■ REQUIRED ACTIONS ■
1. Reproduce word for word the passage of the SolrCloud request routing message from "I'd rather the" to "an expert here.".
2. Write the next part of the SolrCloud request routing message, picking up right after its final sentence.

■ TEXT FOR ANALYSIS ■
====

Re: SolrCloud request routing URL structure

Pierre Salagnac Tue, 14 Jan 2025 05:20:35 -0800

I'm not a big fan of matrix parameters to identify the resource we want to
target.


To me, as a guideline, the path of the URL is to target a resource, which
in the Solr case is a collection/shard/core and a handler. Then parameters,
or the query part of the URL, give other details like the action we want to
take. Adding parameters in the path of the resource introduces a mix

I'd rather the URL path is always explicit on the resource we target. I
like approaches like:
- /solr/c/col1/select
- /solr/c/col1/s/shard1/select
- /solr/c/col1/r/core1/select
because there is no ambiguity at all. All names are strongly enforced to be
the one or the other resource type. That's indeed what v2 offers somehow.

The issue with v1 API is ambiguity, and I'm concerned matrix parameters
won't be sufficient to resolve ambiguities. In the case of
/solr/my-id;r=core1/select , we still don't know whether my-id is a shard
or a collection. Both are conceptually valid.
Or can matrix parameters be required? I think such parameters are in
essence optional, but I'm definitely not an expert here.


Le ven. 10 janv. 2025 à 15:11, Jason Gerlowski <[email protected]> a
écrit :

> Hi,
>
> Sorry for the late reply on this thread.  I've been trying to take
> time to understand the problem a little better before chiming in.
> (FWIW I think this would be a great discussion for the Meetup next
> week?)
>
> I think much of what you described makes sense in a v1 context, but v2
> has some nice building blocks for solving this, if not a complete
> solution already.
>
> Particularly the v2 paths avoid much of the ambiguity present in v1.
> e.g. "/solr/???/select" is replaced in v2 with
> "/collections/someCollName/select" and "/cores/someCoreName/select".
> There's not currently a "shard-level" path for querying, but other
> APIs currently exist at the
> "/collections/someColl/shards/someShardName" path, so it's only a
> small leap to offering querying there.  Together these paths could be
> used much as Hoss described in the "Long Term Strawman" section of his
> response.
>
> Of course, v2 completion remains pretty distant and we may want a
> solution in the interim.  Matrix-params and Hoss's "header hint" idea
> both seem like reasonable approaches in that regard, though I'd
> personally lean towards the header-based approach.

====

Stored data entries
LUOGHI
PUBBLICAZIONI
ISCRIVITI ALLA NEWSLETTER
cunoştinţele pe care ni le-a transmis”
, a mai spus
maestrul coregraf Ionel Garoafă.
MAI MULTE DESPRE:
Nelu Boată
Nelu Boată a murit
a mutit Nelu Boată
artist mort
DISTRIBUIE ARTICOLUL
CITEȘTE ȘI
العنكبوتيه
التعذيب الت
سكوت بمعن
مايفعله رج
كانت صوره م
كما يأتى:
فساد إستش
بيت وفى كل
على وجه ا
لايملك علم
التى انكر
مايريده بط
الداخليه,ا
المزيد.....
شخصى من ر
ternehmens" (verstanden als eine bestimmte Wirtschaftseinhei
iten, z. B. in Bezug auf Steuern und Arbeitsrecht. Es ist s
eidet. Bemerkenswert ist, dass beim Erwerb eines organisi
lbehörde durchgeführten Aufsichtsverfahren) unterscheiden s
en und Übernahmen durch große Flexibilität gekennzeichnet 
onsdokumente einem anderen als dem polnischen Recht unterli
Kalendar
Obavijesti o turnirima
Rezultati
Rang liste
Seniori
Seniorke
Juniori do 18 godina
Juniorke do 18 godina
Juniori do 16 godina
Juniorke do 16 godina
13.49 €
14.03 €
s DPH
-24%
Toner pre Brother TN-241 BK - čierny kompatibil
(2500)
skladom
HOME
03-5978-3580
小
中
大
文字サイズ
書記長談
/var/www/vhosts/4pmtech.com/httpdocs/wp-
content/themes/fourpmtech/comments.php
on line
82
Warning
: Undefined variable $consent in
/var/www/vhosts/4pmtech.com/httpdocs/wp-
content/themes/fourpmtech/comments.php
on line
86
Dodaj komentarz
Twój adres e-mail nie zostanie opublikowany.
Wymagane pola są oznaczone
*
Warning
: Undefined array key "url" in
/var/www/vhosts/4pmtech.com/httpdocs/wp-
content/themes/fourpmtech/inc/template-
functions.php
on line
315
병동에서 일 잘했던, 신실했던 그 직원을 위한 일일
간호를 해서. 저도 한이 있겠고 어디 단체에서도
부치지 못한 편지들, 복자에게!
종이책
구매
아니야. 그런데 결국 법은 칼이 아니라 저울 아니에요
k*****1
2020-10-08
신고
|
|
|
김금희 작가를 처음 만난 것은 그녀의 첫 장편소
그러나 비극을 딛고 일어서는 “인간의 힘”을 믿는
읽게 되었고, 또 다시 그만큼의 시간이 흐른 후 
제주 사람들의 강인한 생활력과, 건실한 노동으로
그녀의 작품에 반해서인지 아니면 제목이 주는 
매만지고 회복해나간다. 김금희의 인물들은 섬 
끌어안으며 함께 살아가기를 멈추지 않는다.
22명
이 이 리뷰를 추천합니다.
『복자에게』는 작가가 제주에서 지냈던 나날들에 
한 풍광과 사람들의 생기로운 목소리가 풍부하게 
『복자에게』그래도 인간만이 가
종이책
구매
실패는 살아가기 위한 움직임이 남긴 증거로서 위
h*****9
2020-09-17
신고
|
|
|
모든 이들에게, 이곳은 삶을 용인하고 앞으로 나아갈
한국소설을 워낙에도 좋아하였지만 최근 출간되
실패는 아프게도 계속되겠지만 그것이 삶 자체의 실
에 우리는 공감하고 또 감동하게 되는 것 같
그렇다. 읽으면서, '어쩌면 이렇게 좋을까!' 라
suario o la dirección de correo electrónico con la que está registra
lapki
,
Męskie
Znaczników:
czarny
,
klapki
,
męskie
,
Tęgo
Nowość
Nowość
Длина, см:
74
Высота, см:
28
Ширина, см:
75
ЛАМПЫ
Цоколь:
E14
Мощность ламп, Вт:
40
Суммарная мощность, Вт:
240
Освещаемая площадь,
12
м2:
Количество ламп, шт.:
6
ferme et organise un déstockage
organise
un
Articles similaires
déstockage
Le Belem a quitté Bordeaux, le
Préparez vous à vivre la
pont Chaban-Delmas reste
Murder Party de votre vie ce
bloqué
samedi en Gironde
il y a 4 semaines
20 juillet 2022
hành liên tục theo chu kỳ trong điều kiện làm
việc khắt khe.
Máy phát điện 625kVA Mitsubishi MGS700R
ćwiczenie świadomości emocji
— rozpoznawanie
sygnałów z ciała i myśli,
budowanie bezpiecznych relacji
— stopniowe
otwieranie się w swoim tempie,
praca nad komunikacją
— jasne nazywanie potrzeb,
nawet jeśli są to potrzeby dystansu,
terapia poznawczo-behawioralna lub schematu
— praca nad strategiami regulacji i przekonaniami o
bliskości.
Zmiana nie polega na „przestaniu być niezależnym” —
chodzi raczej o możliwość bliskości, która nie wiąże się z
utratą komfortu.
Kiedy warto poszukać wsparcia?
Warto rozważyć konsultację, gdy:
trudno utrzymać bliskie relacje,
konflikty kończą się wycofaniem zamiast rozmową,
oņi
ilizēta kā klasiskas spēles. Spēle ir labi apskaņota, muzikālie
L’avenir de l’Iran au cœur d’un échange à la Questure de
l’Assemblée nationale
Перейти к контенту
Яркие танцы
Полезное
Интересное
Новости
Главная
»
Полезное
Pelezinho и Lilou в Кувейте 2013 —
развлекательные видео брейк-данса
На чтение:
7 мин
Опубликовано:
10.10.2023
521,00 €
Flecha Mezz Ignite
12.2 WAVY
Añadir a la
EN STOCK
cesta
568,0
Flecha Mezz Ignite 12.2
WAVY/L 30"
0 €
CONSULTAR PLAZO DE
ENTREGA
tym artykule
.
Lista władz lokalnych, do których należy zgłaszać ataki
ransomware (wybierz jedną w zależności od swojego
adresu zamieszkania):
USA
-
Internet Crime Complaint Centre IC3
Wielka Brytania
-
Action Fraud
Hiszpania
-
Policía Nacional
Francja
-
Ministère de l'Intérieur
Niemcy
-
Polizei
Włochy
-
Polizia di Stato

====

■ WRITTEN ANSWERS ■
1.
I'd rather the URL path is always explicit on the resource we target. I
like approaches like:
- /solr/c/col1/select
- /solr/c/col1/s/shard1/select
- /solr/c/col1/r/core1/select
because there is no ambiguity at all. All names are strongly enforced to be
the one or the other resource type. That's indeed what v2 offers somehow.

The issue with v1 API is ambiguity, and I'm concerned matrix parameters
won't be sufficient to resolve ambiguities. In the case of
/solr/my-id;r=core1/select , we still don't know whether my-id is a shard
or a collection. Both are conceptually valid.
Or can matrix parameters be required? I think such parameters are in
essence optional, but I'm definitely not an expert here.

2.
>
> Best,
>
> Jason
>
>
> On Thu, Jan 2, 2025 at 9:46 AM David Smiley <[email protected]> wrote:
> >
> > I'd like to move forward on this soon.
> >
> > A colleague expressed concern about matrix-params being obscure so
> perhaps
> > should be avoided because of that.  However, to me it seems their use is
> > well fitting to the problem.  Also, I estimate this path will have
> > relatively low impact on the codebase with respect to continuing to have
> > Replica.getXXXUrl methods that give a base URL (thus without params) The
> > URL (without params) will encode sufficient information that HttpSolrCall
> > needs.
> >
> > On Tue, Dec 10, 2024 at 5:36 PM Chris Hostetter <
> [email protected]>
> > wrote:
> >
> > >
> > > I don't disagree with any of your points.  If anything i think the
> problem
> > > is more egregious then you characterize it (especially in the case of
> > > requests for specific replicas that have been (re)moved -- IIRC not
> only
> > > does the Solr node return 404, but before doing that it forcibly
> refreshes
> > > the entire cluster state to se if there is a "new" collection it
> doesn't
> > > know about with that name)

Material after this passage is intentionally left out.